One afternoon I picked up my two grandchildren after school. My granddaughter, 12, started to whistle in the car on the way home, and her brother, 10, objected. They both seemed unusually tired and unkind. They argued about her whistling and when I asked them to stop, my granddaughter refused and continued to whistle. This was unusual for her.

I tried to negotiate, suggesting that they agree to let her whistle for 3 minutes, after which he could tell me about his day. They both said, “No!” and kept arguing. I felt surprised, angry, and confused. I then demanded complete silence until we were home, noting there would be consequences, but that I needed inspiration to think about them.

After arriving home, I gave them snacks and they each retreated into separate rooms for some screen time and alone time. My granddaughter mentioned that it had been a hard day. I thought about the circumstances and how I felt and what I needed. Then I thought about what they possibly needed. I realized that I felt hurt and confused and needed to know what was going on because this situation was worse than their usual sibling bickering. It was especially unusual for my granddaughter to speak like that. I thought she was aggravated, but I was too confused to know what she might need. I decided to feed them dinner first and after dinner say that we needed to talk.

I started our talk by saying I had been hurt and upset and that I needed to understand. I also shared that I realized she had given me a clue when she said it had been a hard day for her. I said I believed the whistling had been her way to relax after a very hard day, as she had kept her distress and frustration inside all day long. When she got into the car, she had let it all erupt. I then said, “I am pleased that you had found a safe place with me to finally express your frustration.”

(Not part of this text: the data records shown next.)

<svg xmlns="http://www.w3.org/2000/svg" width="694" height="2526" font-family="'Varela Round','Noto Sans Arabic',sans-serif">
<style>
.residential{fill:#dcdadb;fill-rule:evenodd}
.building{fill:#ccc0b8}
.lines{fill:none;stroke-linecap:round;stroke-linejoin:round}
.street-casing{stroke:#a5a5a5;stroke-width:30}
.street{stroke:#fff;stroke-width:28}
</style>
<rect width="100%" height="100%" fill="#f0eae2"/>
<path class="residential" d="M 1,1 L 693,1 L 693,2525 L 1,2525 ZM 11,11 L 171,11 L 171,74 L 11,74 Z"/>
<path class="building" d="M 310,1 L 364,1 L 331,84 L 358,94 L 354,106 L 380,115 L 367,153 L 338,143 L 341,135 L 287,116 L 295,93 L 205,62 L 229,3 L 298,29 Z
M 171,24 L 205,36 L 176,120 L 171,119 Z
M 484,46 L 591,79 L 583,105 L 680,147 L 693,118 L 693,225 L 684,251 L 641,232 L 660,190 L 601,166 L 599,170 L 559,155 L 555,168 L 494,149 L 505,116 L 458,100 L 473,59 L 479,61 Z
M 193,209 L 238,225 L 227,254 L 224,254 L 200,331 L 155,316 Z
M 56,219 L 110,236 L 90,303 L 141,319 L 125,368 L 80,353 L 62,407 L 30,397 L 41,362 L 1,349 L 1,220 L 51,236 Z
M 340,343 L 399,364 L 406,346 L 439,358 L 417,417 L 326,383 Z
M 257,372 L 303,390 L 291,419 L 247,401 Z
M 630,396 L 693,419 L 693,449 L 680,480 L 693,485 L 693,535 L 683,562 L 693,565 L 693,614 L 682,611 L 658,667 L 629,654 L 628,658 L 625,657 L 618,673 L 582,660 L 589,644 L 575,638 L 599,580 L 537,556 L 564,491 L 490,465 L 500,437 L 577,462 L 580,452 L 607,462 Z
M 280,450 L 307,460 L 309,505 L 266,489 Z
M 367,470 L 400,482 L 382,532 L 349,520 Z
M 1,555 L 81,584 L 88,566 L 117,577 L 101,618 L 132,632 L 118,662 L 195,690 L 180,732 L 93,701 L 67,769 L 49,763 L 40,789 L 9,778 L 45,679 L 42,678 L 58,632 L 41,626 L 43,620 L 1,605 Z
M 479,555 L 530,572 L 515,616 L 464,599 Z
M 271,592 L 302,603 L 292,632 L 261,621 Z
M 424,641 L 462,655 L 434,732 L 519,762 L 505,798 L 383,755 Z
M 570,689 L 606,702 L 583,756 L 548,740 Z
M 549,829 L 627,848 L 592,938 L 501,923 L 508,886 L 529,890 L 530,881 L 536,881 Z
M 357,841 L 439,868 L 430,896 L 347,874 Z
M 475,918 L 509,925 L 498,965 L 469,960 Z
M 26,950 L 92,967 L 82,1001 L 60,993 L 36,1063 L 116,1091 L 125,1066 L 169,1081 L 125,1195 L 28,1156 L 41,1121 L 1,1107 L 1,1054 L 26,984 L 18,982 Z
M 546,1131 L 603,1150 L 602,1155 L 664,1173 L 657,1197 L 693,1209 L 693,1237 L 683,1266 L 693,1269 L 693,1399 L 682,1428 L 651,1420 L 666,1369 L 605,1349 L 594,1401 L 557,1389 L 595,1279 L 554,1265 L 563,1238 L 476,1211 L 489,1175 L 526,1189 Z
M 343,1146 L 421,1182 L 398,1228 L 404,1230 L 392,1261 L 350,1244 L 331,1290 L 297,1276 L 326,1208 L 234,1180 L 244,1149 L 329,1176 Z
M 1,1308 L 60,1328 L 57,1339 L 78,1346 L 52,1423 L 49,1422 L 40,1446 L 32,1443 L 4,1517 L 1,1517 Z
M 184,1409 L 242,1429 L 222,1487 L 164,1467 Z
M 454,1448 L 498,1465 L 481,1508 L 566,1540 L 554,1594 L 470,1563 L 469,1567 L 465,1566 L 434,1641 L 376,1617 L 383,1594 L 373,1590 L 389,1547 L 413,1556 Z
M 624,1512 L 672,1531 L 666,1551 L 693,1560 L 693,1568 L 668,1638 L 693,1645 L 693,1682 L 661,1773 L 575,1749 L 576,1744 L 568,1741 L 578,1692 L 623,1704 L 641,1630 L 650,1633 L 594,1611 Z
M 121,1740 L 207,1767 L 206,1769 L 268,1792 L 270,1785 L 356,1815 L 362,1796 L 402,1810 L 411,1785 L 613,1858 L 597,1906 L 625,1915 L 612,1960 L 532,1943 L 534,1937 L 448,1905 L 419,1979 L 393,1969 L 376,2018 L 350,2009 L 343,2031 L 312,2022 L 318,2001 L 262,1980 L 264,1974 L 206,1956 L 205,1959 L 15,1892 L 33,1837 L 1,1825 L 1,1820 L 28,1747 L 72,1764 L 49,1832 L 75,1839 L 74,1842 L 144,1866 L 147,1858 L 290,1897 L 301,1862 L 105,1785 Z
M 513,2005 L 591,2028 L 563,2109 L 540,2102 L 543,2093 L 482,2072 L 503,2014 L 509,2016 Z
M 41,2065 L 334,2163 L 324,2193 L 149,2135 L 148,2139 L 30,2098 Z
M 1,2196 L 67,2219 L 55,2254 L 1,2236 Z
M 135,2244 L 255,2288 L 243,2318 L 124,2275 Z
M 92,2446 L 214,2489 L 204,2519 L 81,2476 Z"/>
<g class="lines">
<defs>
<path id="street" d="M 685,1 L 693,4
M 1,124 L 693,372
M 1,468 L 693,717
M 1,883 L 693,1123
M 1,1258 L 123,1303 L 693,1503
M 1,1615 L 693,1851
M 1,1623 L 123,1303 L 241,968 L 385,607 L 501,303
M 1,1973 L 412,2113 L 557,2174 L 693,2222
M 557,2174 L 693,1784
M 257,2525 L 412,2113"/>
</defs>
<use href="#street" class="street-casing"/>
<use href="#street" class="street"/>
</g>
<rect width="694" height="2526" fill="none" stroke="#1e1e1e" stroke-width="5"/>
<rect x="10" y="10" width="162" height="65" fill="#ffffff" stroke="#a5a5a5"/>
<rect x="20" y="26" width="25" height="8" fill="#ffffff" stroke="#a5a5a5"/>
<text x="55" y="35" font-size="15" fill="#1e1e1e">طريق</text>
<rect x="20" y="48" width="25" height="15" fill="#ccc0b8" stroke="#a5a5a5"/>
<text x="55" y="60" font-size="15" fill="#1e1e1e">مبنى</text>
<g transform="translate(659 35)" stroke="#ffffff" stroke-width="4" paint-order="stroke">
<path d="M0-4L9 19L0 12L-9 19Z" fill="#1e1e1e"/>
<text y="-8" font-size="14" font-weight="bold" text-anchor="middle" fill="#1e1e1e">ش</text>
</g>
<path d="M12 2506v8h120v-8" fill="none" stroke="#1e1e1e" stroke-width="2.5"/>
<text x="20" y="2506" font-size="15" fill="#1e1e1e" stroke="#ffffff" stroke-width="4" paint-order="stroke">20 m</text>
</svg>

My granddaughter explained that people had been telling her what to do all day long and that she couldn’t handle any more, noting that even her favorite art class had not been great that day. She then talked for a while about things that had gone badly during the day. As I listened to her, I felt relieved and touched by her willingness to be open, honest, and vulnerable with me, grateful for the closeness we now shared. All of us felt relaxed at that point and enjoyed a calm conversation, agreeing, together, to use the three-minute plan whenever needed. The afternoon that had begun in anger, confusion, and hurt had turned into an evening of relief and connection.